El-Masri Hisham A
Experimental Toxicology Division, National Health and Environmental Effects Research Laboratory, U.S. Environmental Protection Agency, Research Triangle Park, NC 27711, USA.
Toxicol Appl Pharmacol. 2007 Sep 1;223(2):148-54. doi: 10.1016/j.taap.2006.07.009.
While procedures have been developed and used for many years to assess risk and determine acceptable exposure levels to individual chemicals, most cases of environmental contamination can result in concurrent or sequential exposure to more than one chemical. Toxicological predictions of such combinations must be based on an understanding of the mechanisms of action and interaction of the components of the mixtures. Statistical and experimental methods test the existence of toxicological interactions in a mixture. However, these methods are limited to experimental data ranges for which they are derived, in addition to limitations caused by response differences from experimental animals to humans. Empirical methods such as isobolograms, median-effect principle and response surface methodology (RSM) are based on statistical experimental design and regression of data. For that reason, the predicted response surfaces can be used for extrapolation across dose regions where interaction mechanisms are not anticipated to change. In general, using these methods for predictions can be problematic without including biologically based mechanistic descriptions that can account for dose and species differences. Mechanistically based models, such as physiologically based pharmacokinetic/pharmacodynamic (PBPK/PD) models, include explicit descriptions of interaction mechanisms which are related to target tissues levels. These models include dose-dependent mechanistic hypotheses of toxicological interactions which can be tested by model-directed experimental design and used to identify dose regions where interactions are not significant.
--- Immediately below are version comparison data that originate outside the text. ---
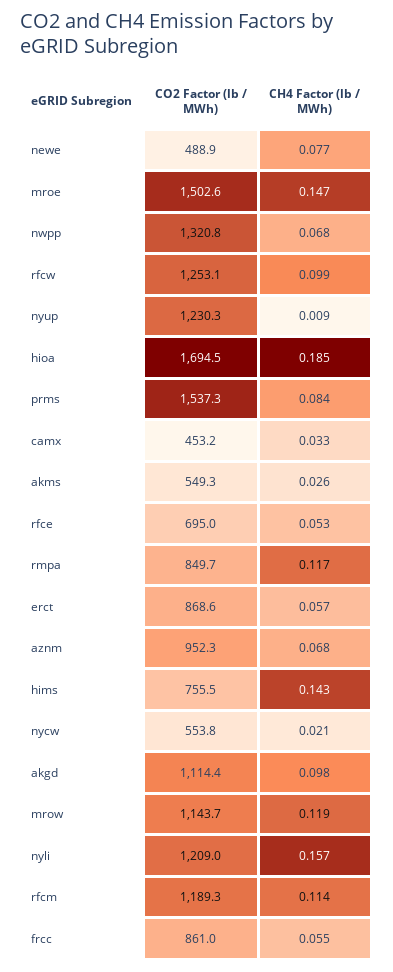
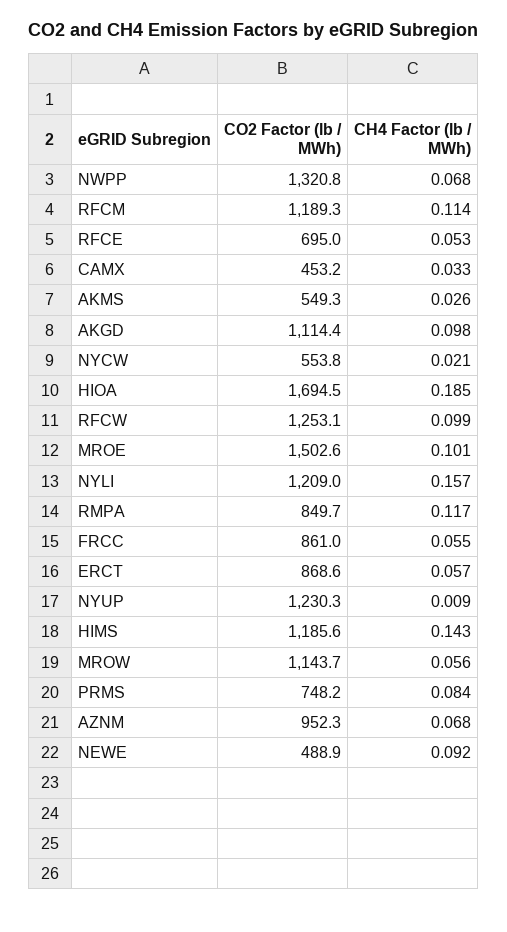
  {
    "CO2 Factor (lb / MWh)": {
      "newe": 488.9,
      "mroe": 1502.6,
      "nwpp": 1320.8,
      "rfcw": 1253.1,
      "nyup": 1230.3,
      "hioa": 1694.5,
-     "prms": 1537.3,
+     "prms": 748.2,
      "camx": 453.2,
      "akms": 549.3,
      "rfce": 695,
      "rmpa": 849.7,
      "erct": 868.6,
      "aznm": 952.3,
-     "hims": 755.5,
+     "hims": 1185.6,
      "nycw": 553.8,
      "akgd": 1114.4,
      "mrow": 1143.7,
      "nyli": 1209,
      "rfcm": 1189.3,
      "frcc": 861
    },
    "CH4 Factor (lb / MWh)": {
-     "newe": 0.077,
+     "newe": 0.092,
-     "mroe": 0.147,
+     "mroe": 0.101,
      "nwpp": 0.068,
      "rfcw": 0.099,
      "nyup": 0.009,
      "hioa": 0.185,
      "prms": 0.084,
      "camx": 0.033,
      "akms": 0.026,
      "rfce": 0.053,
      "rmpa": 0.117,
      "erct": 0.057,
      "aznm": 0.068,
      "hims": 0.143,
      "nycw": 0.021,
      "akgd": 0.098,
-     "mrow": 0.119,
+     "mrow": 0.056,
      "nyli": 0.157,
      "rfcm": 0.114,
      "frcc": 0.055
    }
  }

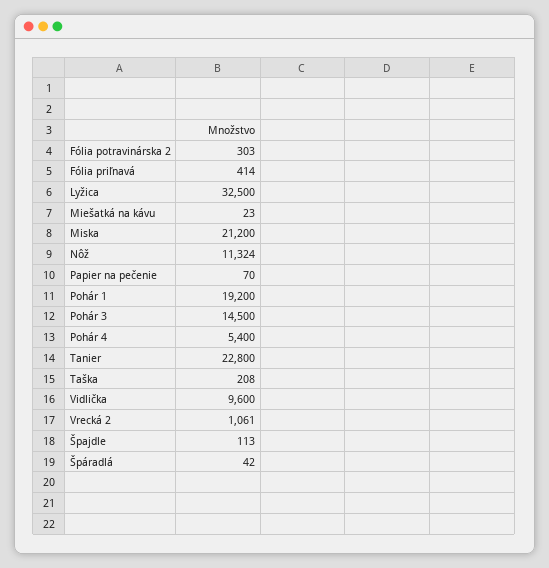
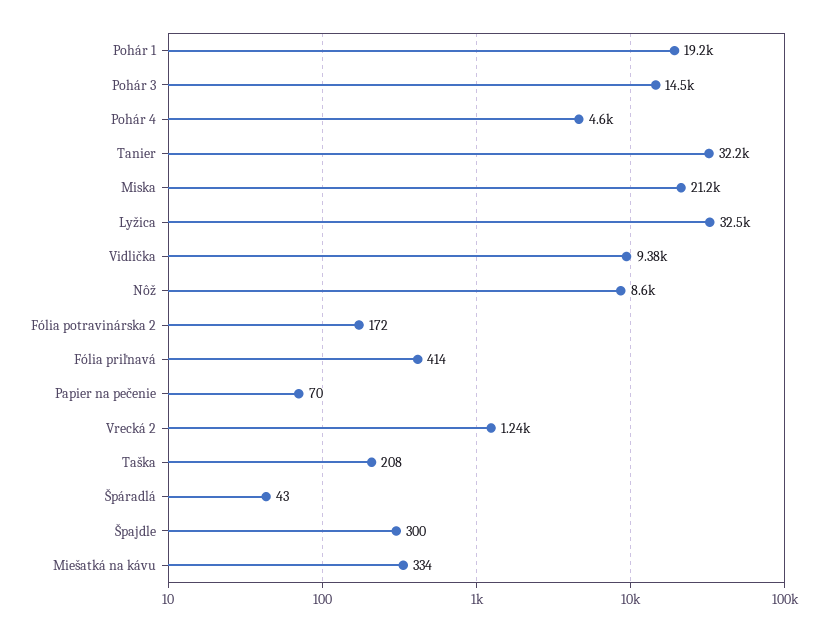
  {
-   "Fólia potravinárska 2": 303,
+   "Fólia potravinárska 2": 172,
    "Fólia priľnavá": 414,
    "Lyžica": 32500,
-   "Miešatká na kávu": 23,
+   "Miešatká na kávu": 334,
    "Miska": 21200,
-   "Nôž": 11324,
+   "Nôž": 8600,
    "Papier na pečenie": 70,
    "Pohár 1": 19200,
    "Pohár 3": 14500,
-   "Pohár 4": 5400,
+   "Pohár 4": 4600,
-   "Tanier": 22800,
+   "Tanier": 32200,
    "Taška": 208,
-   "Vidlička": 9600,
+   "Vidlička": 9380,
-   "Vrecká 2": 1061,
+   "Vrecká 2": 1240,
-   "Špajdle": 113,
+   "Špajdle": 300,
-   "Špáradlá": 42
+   "Špáradlá": 43
  }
虽然用于评估风险和确定个体化学品可接受暴露水平的程序已经开发并使用多年,但大多数环境污染情况可能导致同时或相继接触多种化学品。对此类混合物的毒理学预测必须基于对混合物成分的作用机制和相互作用的理解。统计和实验方法用于测试混合物中毒理学相互作用的存在。然而,这些方法仅限于其推导所基于的实验数据范围,此外还受到实验动物与人类反应差异所造成的限制。诸如等效线图、中位效应原理和响应面方法(RSM)等经验方法基于统计实验设计和数据回归。因此,预测的响应面可用于在预计相互作用机制不会改变的剂量区域进行外推。一般来说,如果不包括能够解释剂量和物种差异的基于生物学的机制描述,使用这些方法进行预测可能会有问题。基于机制的模型,如基于生理学的药代动力学/药效学(PBPK/PD)模型,包括与靶组织水平相关的相互作用机制的明确描述。这些模型包括毒理学相互作用的剂量依赖性机制假设,可通过模型指导的实验设计进行测试,并用于识别相互作用不显著的剂量区域。